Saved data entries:
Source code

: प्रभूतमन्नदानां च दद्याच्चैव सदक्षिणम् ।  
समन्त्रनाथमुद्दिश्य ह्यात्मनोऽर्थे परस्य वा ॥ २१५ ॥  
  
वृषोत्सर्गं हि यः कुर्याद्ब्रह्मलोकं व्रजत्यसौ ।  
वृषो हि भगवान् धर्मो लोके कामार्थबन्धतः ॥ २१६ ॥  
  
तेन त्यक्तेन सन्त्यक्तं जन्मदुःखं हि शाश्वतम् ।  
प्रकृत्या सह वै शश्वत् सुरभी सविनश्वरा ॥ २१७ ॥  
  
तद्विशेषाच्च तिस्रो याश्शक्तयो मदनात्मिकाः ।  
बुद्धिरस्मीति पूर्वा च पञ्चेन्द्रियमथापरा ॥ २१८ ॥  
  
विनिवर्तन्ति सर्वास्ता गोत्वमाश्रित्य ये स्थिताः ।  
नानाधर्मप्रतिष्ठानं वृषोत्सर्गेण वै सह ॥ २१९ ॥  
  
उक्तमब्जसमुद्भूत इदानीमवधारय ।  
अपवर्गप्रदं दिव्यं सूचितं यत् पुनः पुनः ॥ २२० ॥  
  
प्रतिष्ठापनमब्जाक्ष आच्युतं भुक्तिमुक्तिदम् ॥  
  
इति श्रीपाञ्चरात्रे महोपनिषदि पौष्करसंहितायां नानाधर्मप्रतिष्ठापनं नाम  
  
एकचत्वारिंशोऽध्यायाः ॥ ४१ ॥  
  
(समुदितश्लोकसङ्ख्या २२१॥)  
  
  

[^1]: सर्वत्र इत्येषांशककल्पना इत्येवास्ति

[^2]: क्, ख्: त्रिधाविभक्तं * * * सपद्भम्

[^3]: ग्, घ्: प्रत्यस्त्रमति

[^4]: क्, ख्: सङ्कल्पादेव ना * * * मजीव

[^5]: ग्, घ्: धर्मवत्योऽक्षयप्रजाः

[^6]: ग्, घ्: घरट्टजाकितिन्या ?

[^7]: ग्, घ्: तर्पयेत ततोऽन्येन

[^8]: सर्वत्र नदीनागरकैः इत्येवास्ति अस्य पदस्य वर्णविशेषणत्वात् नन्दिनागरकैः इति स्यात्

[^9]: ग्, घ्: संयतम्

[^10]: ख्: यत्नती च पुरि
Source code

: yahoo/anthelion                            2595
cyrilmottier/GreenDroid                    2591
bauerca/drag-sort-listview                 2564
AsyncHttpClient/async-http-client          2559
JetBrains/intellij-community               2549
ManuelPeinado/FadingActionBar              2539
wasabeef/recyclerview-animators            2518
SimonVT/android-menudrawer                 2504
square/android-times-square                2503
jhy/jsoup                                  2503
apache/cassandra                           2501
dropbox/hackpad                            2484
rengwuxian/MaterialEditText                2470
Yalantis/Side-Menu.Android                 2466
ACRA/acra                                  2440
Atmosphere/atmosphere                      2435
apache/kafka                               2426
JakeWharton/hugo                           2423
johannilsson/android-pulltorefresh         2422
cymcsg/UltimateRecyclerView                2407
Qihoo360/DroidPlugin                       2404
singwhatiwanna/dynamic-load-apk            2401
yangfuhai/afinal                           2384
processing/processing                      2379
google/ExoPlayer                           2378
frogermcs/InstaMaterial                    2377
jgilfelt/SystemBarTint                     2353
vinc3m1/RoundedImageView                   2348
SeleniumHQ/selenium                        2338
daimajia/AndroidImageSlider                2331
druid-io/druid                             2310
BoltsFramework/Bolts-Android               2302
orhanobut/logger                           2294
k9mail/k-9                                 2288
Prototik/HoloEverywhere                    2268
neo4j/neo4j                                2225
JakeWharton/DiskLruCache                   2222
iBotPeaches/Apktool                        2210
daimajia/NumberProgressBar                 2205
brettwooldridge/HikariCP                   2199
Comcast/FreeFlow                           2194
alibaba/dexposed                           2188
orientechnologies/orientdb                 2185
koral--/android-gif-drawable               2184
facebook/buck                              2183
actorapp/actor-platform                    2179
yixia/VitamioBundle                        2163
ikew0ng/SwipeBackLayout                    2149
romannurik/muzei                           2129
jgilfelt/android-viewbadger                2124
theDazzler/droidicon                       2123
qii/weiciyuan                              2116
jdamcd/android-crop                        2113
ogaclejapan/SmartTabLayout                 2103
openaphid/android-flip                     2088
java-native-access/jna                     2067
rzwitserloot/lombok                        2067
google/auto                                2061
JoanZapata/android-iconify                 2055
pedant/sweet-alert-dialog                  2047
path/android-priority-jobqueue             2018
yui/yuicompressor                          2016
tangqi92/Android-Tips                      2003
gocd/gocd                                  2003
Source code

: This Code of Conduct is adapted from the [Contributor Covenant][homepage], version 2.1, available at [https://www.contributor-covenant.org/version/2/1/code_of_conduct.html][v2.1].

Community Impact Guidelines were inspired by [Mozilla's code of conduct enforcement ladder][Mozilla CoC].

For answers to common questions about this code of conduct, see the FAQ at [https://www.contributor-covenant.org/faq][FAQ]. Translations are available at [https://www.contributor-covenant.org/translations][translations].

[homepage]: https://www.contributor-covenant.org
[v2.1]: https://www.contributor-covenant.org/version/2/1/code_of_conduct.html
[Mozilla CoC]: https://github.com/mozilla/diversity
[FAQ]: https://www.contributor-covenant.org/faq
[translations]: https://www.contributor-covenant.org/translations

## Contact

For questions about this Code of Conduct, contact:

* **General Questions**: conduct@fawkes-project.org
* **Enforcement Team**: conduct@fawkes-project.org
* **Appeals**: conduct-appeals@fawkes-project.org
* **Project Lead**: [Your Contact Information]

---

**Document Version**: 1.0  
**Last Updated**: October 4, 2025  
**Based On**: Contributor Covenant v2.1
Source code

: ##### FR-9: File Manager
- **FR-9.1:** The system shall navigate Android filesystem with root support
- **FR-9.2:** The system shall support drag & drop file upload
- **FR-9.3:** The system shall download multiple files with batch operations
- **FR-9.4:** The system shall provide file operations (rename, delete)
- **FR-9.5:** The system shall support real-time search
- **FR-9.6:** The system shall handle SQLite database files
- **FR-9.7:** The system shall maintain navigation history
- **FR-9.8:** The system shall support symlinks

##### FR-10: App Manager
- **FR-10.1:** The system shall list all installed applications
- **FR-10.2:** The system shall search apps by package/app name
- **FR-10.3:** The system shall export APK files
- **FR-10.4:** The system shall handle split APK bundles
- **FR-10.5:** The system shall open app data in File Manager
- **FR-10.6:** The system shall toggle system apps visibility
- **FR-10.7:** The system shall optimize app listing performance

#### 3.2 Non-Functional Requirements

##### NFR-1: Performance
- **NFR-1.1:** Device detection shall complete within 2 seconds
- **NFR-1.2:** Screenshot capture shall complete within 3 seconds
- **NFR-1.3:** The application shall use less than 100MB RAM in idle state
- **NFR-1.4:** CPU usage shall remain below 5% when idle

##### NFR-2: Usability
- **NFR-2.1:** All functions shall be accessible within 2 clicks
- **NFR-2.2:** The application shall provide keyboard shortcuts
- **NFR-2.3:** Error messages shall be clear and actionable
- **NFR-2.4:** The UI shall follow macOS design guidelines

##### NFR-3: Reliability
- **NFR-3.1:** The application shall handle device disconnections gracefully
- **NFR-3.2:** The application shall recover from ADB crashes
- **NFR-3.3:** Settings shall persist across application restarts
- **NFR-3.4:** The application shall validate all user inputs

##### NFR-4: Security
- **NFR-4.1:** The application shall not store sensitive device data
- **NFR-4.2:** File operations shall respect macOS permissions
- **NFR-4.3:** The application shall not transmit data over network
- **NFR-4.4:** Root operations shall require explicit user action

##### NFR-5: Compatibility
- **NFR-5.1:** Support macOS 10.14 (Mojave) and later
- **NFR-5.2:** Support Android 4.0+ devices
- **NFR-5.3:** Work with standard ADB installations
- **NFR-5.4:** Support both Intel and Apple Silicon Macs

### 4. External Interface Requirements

● Goal of the exercise
Lines in the records above that contain the word "JakeWharton" need to be counted; the reply is that number and nothing else.

● Answer section
2